Especially the construction of an Eclipse wizards is more difficult than I estimated. It just catches exceptions without any feedback, just from time to time a “Event Loopback” occurs which is easy to track. Additionally all the magic SWT style number are weird. So, you can just instantiate a new Composite with
new Composite(parent, SWT.V_Scroll);
and get a Composite with a vertival scrollbar. Sounds cool, isn’t it. But if you try to add several other composites as children of the scrollable, there is no scrolling at all. I just try to get it working.
In addition, there is no possibility to remove pages from a wizard, I temporally just monkey patch it, but I asked myself, if one should really only use constant pages, and just modify the contained composites. Another issue was the complete unchangeable order of pages, so I just added a public arraylist and redirect all accesses to the private pages of the supertype.
According EMF, it really do not fit in my mind, why one cannot inherit from data types. Especially EMF specific interfaces, which I think should be supported or at least been modeled in the Ecore model itself , are not available to inherit from.
Some nice idea for EMF would be an code synchronization plugin, which will kust update the models, if one change the parameter type of a method or just add a new attribute. Because the development process suffers from the frequent switch between code and model, just for keeping the model up to date.

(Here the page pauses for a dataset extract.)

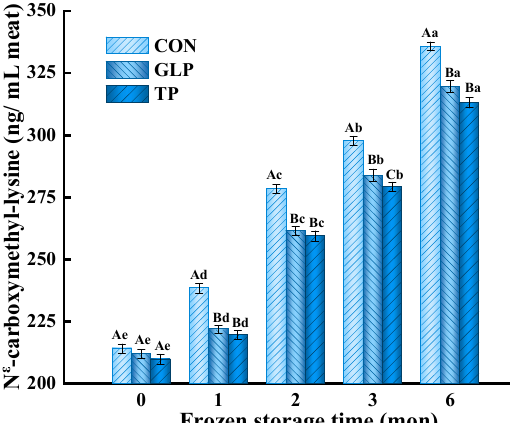
Figure 4. Effect of guava leaf polyphenols on the N ε -carboxymethyl-lysine content of frozen chicken meatballs. GLP, guava leaf polyphenols; TP, tea polyphenol; CON, control. The means at the same frozen storage with different uppercase letters (A–C) differ significantly ( p < 0.05); the means at the same polyphenol processing with different lowercase letters (a–e) differ significantly ( p < 0.05). The results are means ± SE ( n = 3).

Today, I just get an insight into the upcoming UML stencilset for the Oryx Editor (Oryx Project). It look great, nearly all concepts of UML get supported, but it was an hard manual matching against the UML meta model. Let’s think about a way to parse xmi meta models to stencilsets and vice versa, would be a powerful concept. I will just go on research on this topic.

Monday, January 18, 2010

Call a JavaScript Function with all given arguments

Sounds easy, but it is a bit tricky. Once one have to now that this:
  function test(){
   do();
   test();
}
ends in a recursion, because the function pointer  test, only will be resolved to the value at runtime.
I ends with this:

var tmp = fn;
fn = function(){
if(!!pageTracker){
pageTracker._trackEvent("category","value")
}
return tmp.apply(this, arguments);

}
With this snippet you can add a Google Tracking Event, just by wrap it in another js-function.